>> begin

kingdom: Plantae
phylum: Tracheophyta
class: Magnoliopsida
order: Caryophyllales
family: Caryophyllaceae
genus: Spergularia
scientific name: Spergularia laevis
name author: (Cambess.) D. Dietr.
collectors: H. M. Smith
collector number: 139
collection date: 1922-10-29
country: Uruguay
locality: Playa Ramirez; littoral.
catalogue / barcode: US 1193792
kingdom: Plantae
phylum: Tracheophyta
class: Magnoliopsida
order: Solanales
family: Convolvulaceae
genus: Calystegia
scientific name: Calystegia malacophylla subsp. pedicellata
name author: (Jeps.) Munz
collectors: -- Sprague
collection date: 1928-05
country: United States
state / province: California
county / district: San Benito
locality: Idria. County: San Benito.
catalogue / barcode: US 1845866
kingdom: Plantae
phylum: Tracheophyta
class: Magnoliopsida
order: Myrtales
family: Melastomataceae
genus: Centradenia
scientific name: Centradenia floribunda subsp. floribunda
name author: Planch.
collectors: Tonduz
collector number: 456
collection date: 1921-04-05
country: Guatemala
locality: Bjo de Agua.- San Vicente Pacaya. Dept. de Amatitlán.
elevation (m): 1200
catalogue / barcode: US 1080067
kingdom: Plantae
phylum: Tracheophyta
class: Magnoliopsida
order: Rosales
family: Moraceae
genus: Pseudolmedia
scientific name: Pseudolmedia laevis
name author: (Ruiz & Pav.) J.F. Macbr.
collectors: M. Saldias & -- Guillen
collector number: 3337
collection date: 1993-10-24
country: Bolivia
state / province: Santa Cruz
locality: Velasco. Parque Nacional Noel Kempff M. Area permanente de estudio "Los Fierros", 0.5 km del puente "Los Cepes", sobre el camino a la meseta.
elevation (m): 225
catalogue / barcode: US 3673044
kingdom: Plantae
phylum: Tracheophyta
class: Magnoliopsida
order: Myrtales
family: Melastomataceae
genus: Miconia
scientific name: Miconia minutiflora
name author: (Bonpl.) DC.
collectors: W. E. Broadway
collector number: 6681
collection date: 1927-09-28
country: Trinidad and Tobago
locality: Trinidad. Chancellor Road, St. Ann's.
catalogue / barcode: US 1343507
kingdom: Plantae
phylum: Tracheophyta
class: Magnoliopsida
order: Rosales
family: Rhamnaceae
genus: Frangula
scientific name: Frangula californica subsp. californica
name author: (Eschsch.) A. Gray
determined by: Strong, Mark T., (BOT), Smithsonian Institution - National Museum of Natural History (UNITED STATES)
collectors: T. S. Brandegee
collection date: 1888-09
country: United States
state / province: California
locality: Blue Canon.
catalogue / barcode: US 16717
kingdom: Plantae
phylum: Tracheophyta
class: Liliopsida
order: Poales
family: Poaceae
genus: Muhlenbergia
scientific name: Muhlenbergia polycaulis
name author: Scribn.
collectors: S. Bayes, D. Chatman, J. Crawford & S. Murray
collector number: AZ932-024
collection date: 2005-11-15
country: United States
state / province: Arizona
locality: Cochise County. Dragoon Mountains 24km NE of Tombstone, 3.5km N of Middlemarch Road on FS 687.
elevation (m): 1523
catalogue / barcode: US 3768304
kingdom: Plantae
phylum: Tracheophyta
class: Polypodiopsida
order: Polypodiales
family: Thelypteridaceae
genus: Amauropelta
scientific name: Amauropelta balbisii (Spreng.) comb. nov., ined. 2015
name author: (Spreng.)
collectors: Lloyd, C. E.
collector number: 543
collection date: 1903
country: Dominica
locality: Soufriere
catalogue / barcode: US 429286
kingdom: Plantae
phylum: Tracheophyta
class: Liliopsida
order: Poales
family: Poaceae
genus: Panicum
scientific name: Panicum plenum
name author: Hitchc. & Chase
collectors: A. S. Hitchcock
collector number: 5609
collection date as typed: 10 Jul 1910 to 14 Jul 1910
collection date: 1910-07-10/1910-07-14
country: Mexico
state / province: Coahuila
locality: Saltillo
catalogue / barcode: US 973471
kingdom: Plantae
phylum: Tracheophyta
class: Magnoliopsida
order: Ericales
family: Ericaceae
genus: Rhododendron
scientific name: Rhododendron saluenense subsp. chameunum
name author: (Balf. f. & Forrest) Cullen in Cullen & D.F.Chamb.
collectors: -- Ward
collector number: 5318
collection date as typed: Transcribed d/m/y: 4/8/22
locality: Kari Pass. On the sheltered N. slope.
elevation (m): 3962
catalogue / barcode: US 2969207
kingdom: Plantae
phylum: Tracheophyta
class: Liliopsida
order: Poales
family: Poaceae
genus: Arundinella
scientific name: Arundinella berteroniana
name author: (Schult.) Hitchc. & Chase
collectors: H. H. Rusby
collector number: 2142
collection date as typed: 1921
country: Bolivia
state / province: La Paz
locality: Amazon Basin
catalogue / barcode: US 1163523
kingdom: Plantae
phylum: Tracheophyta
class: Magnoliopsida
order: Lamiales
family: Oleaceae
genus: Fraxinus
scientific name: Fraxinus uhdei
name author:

>> end

• _Short task_:
Rewrite every line of the rows above as a numbered list, skipping any blank lines.

• _Output of the task_:
1. kingdom: Plantae
2. phylum: Tracheophyta
3. class: Magnoliopsida
4. order: Caryophyllales
5. family: Caryophyllaceae
6. genus: Spergularia
7. scientific name: Spergularia laevis
8. name author: (Cambess.) D. Dietr.
9. collectors: H. M. Smith
10. collector number: 139
11. collection date: 1922-10-29
12. country: Uruguay
13. locality: Playa Ramirez; littoral.
14. catalogue / barcode: US 1193792
15. kingdom: Plantae
16. phylum: Tracheophyta
17. class: Magnoliopsida
18. order: Solanales
19. family: Convolvulaceae
20. genus: Calystegia
21. scientific name: Calystegia malacophylla subsp. pedicellata
22. name author: (Jeps.) Munz
23. collectors: -- Sprague
24. collection date: 1928-05
25. country: United States
26. state / province: California
27. county / district: San Benito
28. locality: Idria. County: San Benito.
29. catalogue / barcode: US 1845866
30. kingdom: Plantae
31. phylum: Tracheophyta
32. class: Magnoliopsida
33. order: Myrtales
34. family: Melastomataceae
35. genus: Centradenia
36. scientific name: Centradenia floribunda subsp. floribunda
37. name author: Planch.
38. collectors: Tonduz
39. collector number: 456
40. collection date: 1921-04-05
41. country: Guatemala
42. locality: Bjo de Agua.- San Vicente Pacaya. Dept. de Amatitlán.
43. elevation (m): 1200
44. catalogue / barcode: US 1080067
45. kingdom: Plantae
46. phylum: Tracheophyta
47. class: Magnoliopsida
48. order: Rosales
49. family: Moraceae
50. genus: Pseudolmedia
51. scientific name: Pseudolmedia laevis
52. name author: (Ruiz & Pav.) J.F. Macbr.
53. collectors: M. Saldias & -- Guillen
54. collector number: 3337
55. collection date: 1993-10-24
56. country: Bolivia
57. state / province: Santa Cruz
58. locality: Velasco. Parque Nacional Noel Kempff M. Area permanente de estudio "Los Fierros", 0.5 km del puente "Los Cepes", sobre el camino a la meseta.
59. elevation (m): 225
60. catalogue / barcode: US 3673044
61. kingdom: Plantae
62. phylum: Tracheophyta
63. class: Magnoliopsida
64. order: Myrtales
65. family: Melastomataceae
66. genus: Miconia
67. scientific name: Miconia minutiflora
68. name author: (Bonpl.) DC.
69. collectors: W. E. Broadway
70. collector number: 6681
71. collection date: 1927-09-28
72. country: Trinidad and Tobago
73. locality: Trinidad. Chancellor Road, St. Ann's.
74. catalogue / barcode: US 1343507
75. kingdom: Plantae
76. phylum: Tracheophyta
77. class: Magnoliopsida
78. order: Rosales
79. family: Rhamnaceae
80. genus: Frangula
81. scientific name: Frangula californica subsp. californica
82. name author: (Eschsch.) A. Gray
83. determined by: Strong, Mark T., (BOT), Smithsonian Institution - National Museum of Natural History (UNITED STATES)
84. collectors: T. S. Brandegee
85. collection date: 1888-09
86. country: United States
87. state / province: California
88. locality: Blue Canon.
89. catalogue / barcode: US 16717
90. kingdom: Plantae
91. phylum: Tracheophyta
92. class: Liliopsida
93. order: Poales
94. family: Poaceae
95. genus: Muhlenbergia
96. scientific name: Muhlenbergia polycaulis
97. name author: Scribn.
98. collectors: S. Bayes, D. Chatman, J. Crawford & S. Murray
99. collector number: AZ932-024
100. collection date: 2005-11-15
101. country: United States
102. state / province: Arizona
103. locality: Cochise County. Dragoon Mountains 24km NE of Tombstone, 3.5km N of Middlemarch Road on FS 687.
104. elevation (m): 1523
105. catalogue / barcode: US 3768304
106. kingdom: Plantae
107. phylum: Tracheophyta
108. class: Polypodiopsida
109. order: Polypodiales
110. family: Thelypteridaceae
111. genus: Amauropelta
112. scientific name: Amauropelta balbisii (Spreng.) comb. nov., ined. 2015
113. name author: (Spreng.)
114. collectors: Lloyd, C. E.
115. collector number: 543
116. collection date: 1903
117. country: Dominica
118. locality: Soufriere
119. catalogue / barcode: US 429286
120. kingdom: Plantae
121. phylum: Tracheophyta
122. class: Liliopsida
123. order: Poales
124. family: Poaceae
125. genus: Panicum
126. scientific name: Panicum plenum
127. name author: Hitchc. & Chase
128. collectors: A. S. Hitchcock
129. collector number: 5609
130. collection date as typed: 10 Jul 1910 to 14 Jul 1910
131. collection date: 1910-07-10/1910-07-14
132. country: Mexico
133. state / province: Coahuila
134. locality: Saltillo
135. catalogue / barcode: US 973471
136. kingdom: Plantae
137. phylum: Tracheophyta
138. class: Magnoliopsida
139. order: Ericales
140. family: Ericaceae
141. genus: Rhododendron
142. scientific name: Rhododendron saluenense subsp. chameunum
143. name author: (Balf. f. & Forrest) Cullen in Cullen & D.F.Chamb.
144. collectors: -- Ward
145. collector number: 5318
146. collection date as typed: Transcribed d/m/y: 4/8/22
147. locality: Kari Pass. On the sheltered N. slope.
148. elevation (m): 3962
149. catalogue / barcode: US 2969207
150. kingdom: Plantae
151. phylum: Tracheophyta
152. class: Liliopsida
153. order: Poales
154. family: Poaceae
155. genus: Arundinella
156. scientific name: Arundinella berteroniana
157. name author: (Schult.) Hitchc. & Chase
158. collectors: H. H. Rusby
159. collector number: 2142
160. collection date as typed: 1921
161. country: Bolivia
162. state / province: La Paz
163. locality: Amazon Basin
164. catalogue / barcode: US 1163523
165. kingdom: Plantae
166. phylum: Tracheophyta
167. class: Magnoliopsida
168. order: Lamiales
169. family: Oleaceae
170. genus: Fraxinus
171. scientific name: Fraxinus uhdei
172. name author:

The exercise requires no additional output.